■ **Task item a**
Copy the listing below, switching "Shutterstock" to "Getty Images" and keeping everything else unchanged. Leave the pictures out of your copy.

■ **Source extract**
• • •

On 5 Oct 2011, at 10:01, Peter Pein wrote:

> Am 04.10.2011 07:40, schrieb dimitris:
>> Hello.
>>
>> Let
>>
>> o1 = 1 + Sqrt[15 + 2*Sqrt[35] + 2*Sqrt[6*(6 + Sqrt[35])]];
>> o2 = 1 + Sqrt[3] + Sqrt[5] + Sqrt[7];
>>
>> o1 is equal to o2.
>>
>> o1 == o2 // FullSimplify
>> True
>>
>> The question is how to make Mathematica to simplify o1 to o2.
>>
>> Thanks
>> Dimitris
>>
>
> With a lot of luck:
>
> In[1]:= o1 = 1 + Sqrt[15 + 2*Sqrt[35] + 2*Sqrt[6*(6 + Sqrt[35])]];
>  ext = Block[{x, poly = RootReduce[o1][[1]]},
>   Sqrt[Cases[Union @@ Divisors[Abs[CoefficientList[poly[x], x]]],
>     1 | _?PrimeQ, 1]]]
>  o2 = ((Rest[#1] / First[#1]) . ext & )[
>        FindIntegerNullVector[Prepend[ext, -o1]]]
>
> Out[3]= {1, Sqrt[2], Sqrt[3], Sqrt[5], Sqrt[7], Sqrt[19], Sqrt[31]}
>
> Out[4]= 1 + Sqrt[3] + Sqrt[5] + Sqrt[7]
>
> :-)

• • •

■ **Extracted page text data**
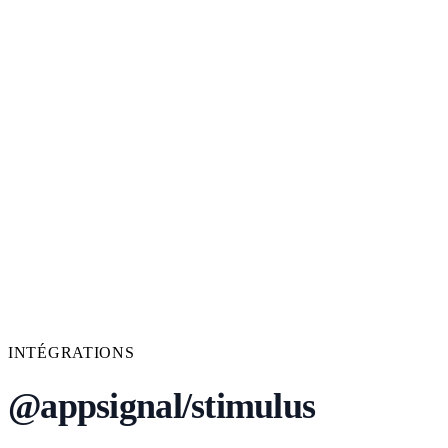
INTÉGRATIONS
@appsignal/stimulus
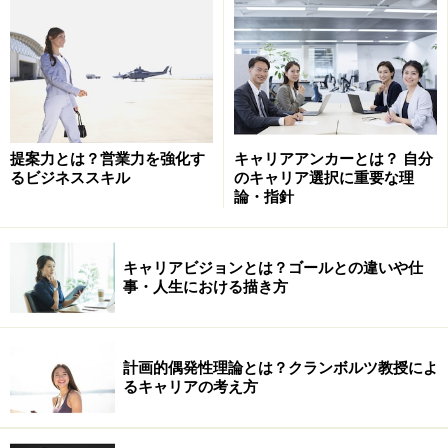
え」を挙げてみます。
・「
生活するうえでのお金を得るため
」
→働く対価として報酬を得られます。働くことは生活す
る上での生命線です。経済的な基盤を獲得するために人
は働きます。
提案力とは？営業力を強化す
キャリアアンカーとは？ 自分
るビジネススキル
のキャリア選択に重要な理
論・指針
・「
お金を稼ぐ能力を身につけるため
」
→「生活するために稼ぐ」の延長線上に、仕事によって
自分の能力を伸ばし、さらにスキルを磨く、という目的
キャリアビジョンとは？ゴールとの違いや仕
事・人生における描き方
もあります。
・「
他の人の役に立つため
」
計画的偶発性理論とは？クランボルツ教授によ
→「”働く”ことは”はた（周囲）”を”ラク”にすること」と
るキャリアの考え方
いう言葉があるように、自分の行為が人や社会に役立つ
ことがやりがいにつながる人も多くいます。こうした人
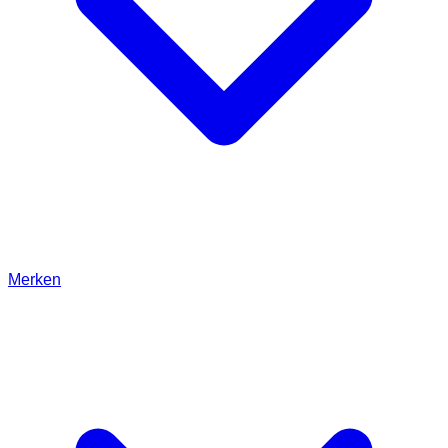
Merken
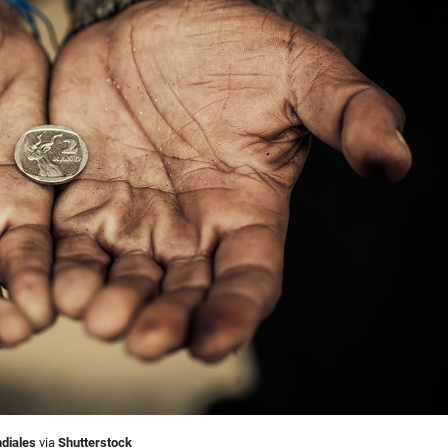
ndiales
via
Shutterstock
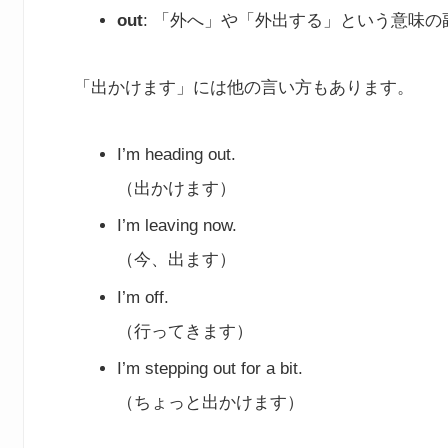
out
: 「外へ」や「外出する」という意味の
「出かけます」には他の言い方もあります。
I’m heading out.
（出かけます）
I’m leaving now.
（今、出ます）
I’m off.
（行ってきます）
I’m stepping out for a bit.
（ちょっと出かけます）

• • •

■ **Task item b**
Summarize the Mathematica thread above in two sentences.

■ **Expected output a**
INTÉGRATIONS
@appsignal/stimulus
え」を挙げてみます。
・「
生活するうえでのお金を得るため
」
→働く対価として報酬を得られます。働くことは生活す
る上での生命線です。経済的な基盤を獲得するために人
は働きます。
提案力とは？営業力を強化す
キャリアアンカーとは？ 自分
るビジネススキル
のキャリア選択に重要な理
論・指針
・「
お金を稼ぐ能力を身につけるため
」
→「生活するために稼ぐ」の延長線上に、仕事によって
自分の能力を伸ばし、さらにスキルを磨く、という目的
キャリアビジョンとは？ゴールとの違いや仕
事・人生における描き方
もあります。
・「
他の人の役に立つため
」
計画的偶発性理論とは？クランボルツ教授によ
→「”働く”ことは”はた（周囲）”を”ラク”にすること」と
るキャリアの考え方
いう言葉があるように、自分の行為が人や社会に役立つ
ことがやりがいにつながる人も多くいます。こうした人
Merken
ndiales
via
Getty Images
out
: 「外へ」や「外出する」という意味の
「出かけます」には他の言い方もあります。
I’m heading out.
（出かけます）
I’m leaving now.
（今、出ます）
I’m off.
（行ってきます）
I’m stepping out for a bit.
（ちょっと出かけます）

■ **Expected output b**
Dimitris defines o1 and o2, notes that FullSimplify confirms they are equal, and asks how to make Mathematica simplify o1 to o2. Peter Pein answers "with a lot of luck" with code that takes square roots of 1 and the prime divisors of the coefficients of o1's minimal polynomial and then uses FindIntegerNullVector, producing 1 + Sqrt[3] + Sqrt[5] + Sqrt[7].